■ **FRAGMENTO DEL DOCUMENTO**
Hubo un tiempo en el que Héctor encontró en la cárcel un escape al frío.

“Cuando no tenía donde quedarme a dormir, dejaba que me llevaran a la cárcel, me les ponía enfrente. Ahí dormía a gusto, hasta soñaba”. 

¿Hoy qué sueña Héctor? “Cosas malas, muy malas”, contesta con un gesto siniestro. ¿Cómo qué?  “Que soy malo, malísimo”.

La mirada de Héctor es penetrante. De mediana estatura, pero corpulento. Es moreno claro y de cabello de corte tipo militar.

“La gente que me ve en la calle piensa que la voy a robar, que le voy a hacer algo, me ven con cara de malo”, refiere. Y tú, ¿que piensas de eso? “A veces se me viene en la mente el niño que se murió. De tanto que me echan la culpa, a veces pienso que yo lo maté. Si piensan mal de mí, pues que piensen mal, me vale”.

¿Comentas que también te han llevado al DIF (Desarrollo Integral de la Familia)? “Los policías me llevaron”.

En cierta ocasión, Héctor aprovechó el descuido de los trabajadores de un albergue para escapar. Era de mañana. Ésta, su versión.

La alternativa de escape fue la ventana del baño, pero su intento fue fallido, se quedó atascado, “me andaba ahogando. Con las manos me empujaba para arriba, un señor me miró y gritó: ‘se está escapando uno por el baño’. Me sacaron y de ahí (los empleados de este centro) me agarraron coraje. El muchacho que nos cuidaba, “El güero”, me torció la mano, me dolió un chingo”.

Le dijo: “Eh, guey, me duele”. Nunca le hubiera dicho guey. 

“¿Cuál guey?, me dijo y me dio un ‘bachón’ en la nuca. Cuando le dije: ‘me duele’, me dio como cuatro ‘bachones’. Lloré y me dijo: ‘pinche llorón”.

Al llegar con los otros internos, uno de ellos hizo mofa del rostro lloroso de Héctor, por lo que éste desquitó su coraje en contra del burlón. Se transformó, perdió los estribos.

“Me dijo: ‘pinche llorón’. Lo agarré a chingazos, lo tiré al suelo, lo arrastré, le pisé la cara y le rompí la nariz. Allí todos eran malillas, delincuentes, sabían defenderse. Yo estaba en el área de los más grandes, les tenía miedo, ni dormía a gusto”. 

Héctor sería castigado. Al mediodía, “a la hora del baño, El güero me quería bañar a huevo, a mí solo, pero le dije: ‘no. Por qué no dejas que me bañe con los demás’”. Héctor veía las malas intenciones de este sujeto, quien le advirtió que más tarde regresaría para bañarlo.

■ **ENTRADAS**
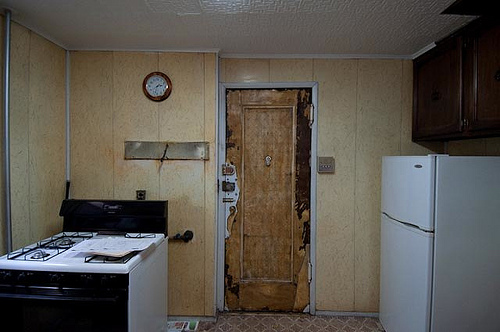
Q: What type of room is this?
A: It is a kitchen.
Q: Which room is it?
A: It is a kitchen.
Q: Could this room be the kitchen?
A: Yes, it is the kitchen.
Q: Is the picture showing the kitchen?
A: Yes, it is showing the kitchen.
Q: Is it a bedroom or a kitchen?
A: It is a kitchen.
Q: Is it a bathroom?
A: No, it is a kitchen.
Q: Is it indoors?
A: Yes, it is indoors.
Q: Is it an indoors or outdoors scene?
A: It is indoors.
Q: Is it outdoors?
A: No, it is indoors.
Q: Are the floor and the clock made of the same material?
A: No, the floor is made of plastic and the clock is made of wood.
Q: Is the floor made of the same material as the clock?
A: No, the floor is made of plastic and the clock is made of wood.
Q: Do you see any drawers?
A: No, there are no drawers.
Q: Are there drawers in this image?
A: No, there are no drawers.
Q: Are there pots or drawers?
A: No, there are no drawers or pots.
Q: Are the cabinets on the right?
A: Yes, the cabinets are on the right of the image.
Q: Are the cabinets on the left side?
A: No, the cabinets are on the right of the image.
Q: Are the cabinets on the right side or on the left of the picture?
A: The cabinets are on the right of the image.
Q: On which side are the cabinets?
A: The cabinets are on the right of the image.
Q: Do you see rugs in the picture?
A: No, there are no rugs.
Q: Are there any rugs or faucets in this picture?
A: No, there are no rugs or faucets.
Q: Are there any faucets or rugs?
A: No, there are no rugs or faucets.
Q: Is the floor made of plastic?
A: Yes, the floor is made of plastic.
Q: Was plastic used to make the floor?
A: Yes, the floor is made of plastic.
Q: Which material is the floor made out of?
A: The floor is made of plastic.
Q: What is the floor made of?
A: The floor is made of plastic.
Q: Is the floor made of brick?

■ **CONSIGNA 1**
Devuelve sin cambios el tramo del relato sobre Héctor que va desde "La alternativa de" hasta "perdió los estribos.".
■ **CONSIGNA 2**
Prolonga el relato sobre Héctor a partir del punto en que termina.

■ **RESPUESTA 1**
La alternativa de escape fue la ventana del baño, pero su intento fue fallido, se quedó atascado, “me andaba ahogando. Con las manos me empujaba para arriba, un señor me miró y gritó: ‘se está escapando uno por el baño’. Me sacaron y de ahí (los empleados de este centro) me agarraron coraje. El muchacho que nos cuidaba, “El güero”, me torció la mano, me dolió un chingo”.

Le dijo: “Eh, guey, me duele”. Nunca le hubiera dicho guey. 

“¿Cuál guey?, me dijo y me dio un ‘bachón’ en la nuca. Cuando le dije: ‘me duele’, me dio como cuatro ‘bachones’. Lloré y me dijo: ‘pinche llorón”.

Al llegar con los otros internos, uno de ellos hizo mofa del rostro lloroso de Héctor, por lo que éste desquitó su coraje en contra del burlón. Se transformó, perdió los estribos.

■ **RESPUESTA 2**
“Más tarde, como a eso de las dos (de la tarde) me llevó de nuevo a las regaderas, a empujones, me asusté mucho. Quería entrar conmigo. Le dije llorando: ‘no compa, como va a entrar conmigo, me debo bañar yo solo. No bato’”.

“Al último me sacó de la regadera, encuerado. Me dijo: ‘ah, entonces no quieres bañarte’. Llorando, le contesté: no bato. Al último me sacó. Me dijo: ‘sígueme’, me llevó al patio, hacía mucho sol, me dijo que lo esperara, hincado, y regresó con un bote de chile con caldo. Me sentó, me agarró la pilinguilla (el pene), me la puso adentro, en el caldillo y uuf!, me ardió todo, atrás y adelante” (describe).

Héctor no lloró. Bramó de dolor. “Te vas a sentar otra vez, me dijo”.  

Al levantarse, Héctor se revolcó entre la tierra, árida y caliente, en pleno verano. “Me retorcía de dolor. Sudaba y me ardía”.

“Aaaah, gritaba”. Pero parece que nadie escuchaba sus lamentos. “El güero” llevó a Héctor a la ducha.

“El guey ahora sí me metió a bañar a huevo. ‘Te voy a tallar yo’, me decía, pero llegó una señora. Dijo: ‘qué está pasando aquí’. ‘Metí a bañar a este pelionero’ le contestó este guey a la señora. Si decía algo, me las iba a ver con él”. 

Terminó bañándose solo.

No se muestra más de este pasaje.